You’ll probably have a degree that has exposed you to the rigor of the analytical work. Social scientists welcome. If you don’t have a degree in Theoretical Statistics, that’s not a showstopper — and it’s not what we’re looking for, anyway! We care about what you can do and how you do it, not about how you got there.
While we currently have an office in Chicago, you should be comfortable working remotely — most of the company does! This means that the bulk of our work is written, whether that be in the form of long reports or short chats. We value good writers.
We also value people who can take a stand yet commit even when they disagree. We subject ideas to rigorous debate, but all remember that we’re here for the same purpose: to do good work together. Charging the trust battery is part of the work.
About our pay & benefits
Our pay is within the top 10% of the industry, for the matched role and experience, based on San Francisco rates. This comes to a range at hiring of between $115,000 and $141,000, depending on your seniority. No matter where you live. Plus, with two years under your belt, you’ll participate in our profit-growth sharing program.
Our benefits at Basecamp are all about helping you lead a healthy life away from work. While we have a lovely office in Chicago, it’s not where you’ll find foosball tables constantly spinning, paid lunches, or any of the other trappings that companies use to lure employees into staying ever longer at work.
Work can wait. Our benefits include 4-day Summer Weeks, a yearly paid vacation, a one-month sabbatical every three years, and allowances for CSA, fitness, massage, and continuing education. We have top-shelf health insurance and a retirement plan with a generous match. See the full list.
How to apply
Please send an application tailored to this position that speaks to us. Introduce yourself as a colleague. Show us that future. As we said, we value great writers, so please do take your time with the application. Forget that generic resume. There’s no prize for being the first to submit!
We’d like to hear about how you’d approach some of the example projects outlined in the description about the job. Imagine you’re doing the work and walk us through your thinking.
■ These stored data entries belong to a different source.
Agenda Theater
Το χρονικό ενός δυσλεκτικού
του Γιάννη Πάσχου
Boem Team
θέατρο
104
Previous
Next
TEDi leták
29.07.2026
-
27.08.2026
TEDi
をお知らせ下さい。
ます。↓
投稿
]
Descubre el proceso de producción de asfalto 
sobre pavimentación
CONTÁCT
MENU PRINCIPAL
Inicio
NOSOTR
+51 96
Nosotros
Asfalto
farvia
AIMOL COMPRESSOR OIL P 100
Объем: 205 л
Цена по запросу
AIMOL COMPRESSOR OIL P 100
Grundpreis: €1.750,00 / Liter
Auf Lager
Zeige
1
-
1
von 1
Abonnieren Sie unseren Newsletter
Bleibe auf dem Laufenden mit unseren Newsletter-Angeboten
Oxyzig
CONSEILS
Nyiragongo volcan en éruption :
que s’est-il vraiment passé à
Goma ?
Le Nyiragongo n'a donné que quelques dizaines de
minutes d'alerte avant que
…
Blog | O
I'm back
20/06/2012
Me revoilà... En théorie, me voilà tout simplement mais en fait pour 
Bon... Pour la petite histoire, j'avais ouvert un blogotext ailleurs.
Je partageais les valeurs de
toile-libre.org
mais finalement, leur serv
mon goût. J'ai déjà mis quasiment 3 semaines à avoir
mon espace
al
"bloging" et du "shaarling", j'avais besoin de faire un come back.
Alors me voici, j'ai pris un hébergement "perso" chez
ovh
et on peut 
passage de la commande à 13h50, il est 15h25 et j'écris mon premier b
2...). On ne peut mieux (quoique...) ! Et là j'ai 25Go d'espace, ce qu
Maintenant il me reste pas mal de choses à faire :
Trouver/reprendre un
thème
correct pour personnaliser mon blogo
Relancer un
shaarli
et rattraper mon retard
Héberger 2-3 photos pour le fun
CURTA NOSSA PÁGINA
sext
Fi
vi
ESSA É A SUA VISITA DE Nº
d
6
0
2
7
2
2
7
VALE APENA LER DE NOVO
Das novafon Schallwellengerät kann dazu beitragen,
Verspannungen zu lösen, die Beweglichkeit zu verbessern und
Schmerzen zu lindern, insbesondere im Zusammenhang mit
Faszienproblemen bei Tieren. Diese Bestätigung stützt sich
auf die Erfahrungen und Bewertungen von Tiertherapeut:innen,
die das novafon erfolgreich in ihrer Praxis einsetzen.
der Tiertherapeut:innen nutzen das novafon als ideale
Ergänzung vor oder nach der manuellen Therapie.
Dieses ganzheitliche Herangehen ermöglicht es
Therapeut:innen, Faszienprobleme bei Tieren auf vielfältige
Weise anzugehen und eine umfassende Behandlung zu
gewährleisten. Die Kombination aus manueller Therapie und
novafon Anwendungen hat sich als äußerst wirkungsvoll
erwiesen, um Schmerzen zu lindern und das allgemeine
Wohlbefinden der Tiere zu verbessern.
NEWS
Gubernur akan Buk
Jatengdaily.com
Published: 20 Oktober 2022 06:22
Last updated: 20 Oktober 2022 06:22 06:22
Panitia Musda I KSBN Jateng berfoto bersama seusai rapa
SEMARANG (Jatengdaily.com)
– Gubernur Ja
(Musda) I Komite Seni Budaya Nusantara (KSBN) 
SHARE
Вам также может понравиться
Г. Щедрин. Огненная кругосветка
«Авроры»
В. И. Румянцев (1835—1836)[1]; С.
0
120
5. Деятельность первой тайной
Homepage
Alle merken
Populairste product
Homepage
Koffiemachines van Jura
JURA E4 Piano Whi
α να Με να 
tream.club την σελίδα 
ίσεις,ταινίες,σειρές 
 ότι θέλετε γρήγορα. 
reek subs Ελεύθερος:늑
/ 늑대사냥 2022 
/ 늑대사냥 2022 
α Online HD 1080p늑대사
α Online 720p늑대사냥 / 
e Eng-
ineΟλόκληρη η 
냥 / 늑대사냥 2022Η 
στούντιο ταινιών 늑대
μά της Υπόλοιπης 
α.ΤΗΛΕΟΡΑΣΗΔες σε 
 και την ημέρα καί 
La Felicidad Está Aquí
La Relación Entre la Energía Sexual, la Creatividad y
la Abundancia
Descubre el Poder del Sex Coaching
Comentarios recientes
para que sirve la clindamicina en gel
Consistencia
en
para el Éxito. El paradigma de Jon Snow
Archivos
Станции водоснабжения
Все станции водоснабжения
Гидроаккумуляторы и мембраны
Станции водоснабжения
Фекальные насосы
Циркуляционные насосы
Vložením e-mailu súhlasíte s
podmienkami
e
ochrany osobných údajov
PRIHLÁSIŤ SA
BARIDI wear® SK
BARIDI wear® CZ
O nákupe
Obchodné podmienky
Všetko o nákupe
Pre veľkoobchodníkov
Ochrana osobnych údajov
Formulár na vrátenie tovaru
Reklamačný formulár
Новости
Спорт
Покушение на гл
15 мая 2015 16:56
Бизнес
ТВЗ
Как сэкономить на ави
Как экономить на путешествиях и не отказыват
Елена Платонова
All that being said, don’t send in a copy of War & Peace. We hire rarely at Basecamp, so when we do, there’s usually hundreds of applicants. Be kind to the people doing application triage and keep your cover letter to fewer than 800 words and the thoughts on project approaches below the same ceiling.
Go for it!
We are accepting applications for this position until Friday, October 12. We’ll let you know that we’ve received your application. After that, you probably shouldn’t expect to hear back from us until after the application deadline has passed. We want to give everyone a fair chance to apply and be evaluated.
As mentioned in the introduction, we’re eager to assemble a more diverse team. In fact, we’re not afraid of putting extra weight on candidates from underrepresented groups at Basecamp.
We can’t wait to hear from you!
(And again, imposters: We are too. Take heart. Step up.)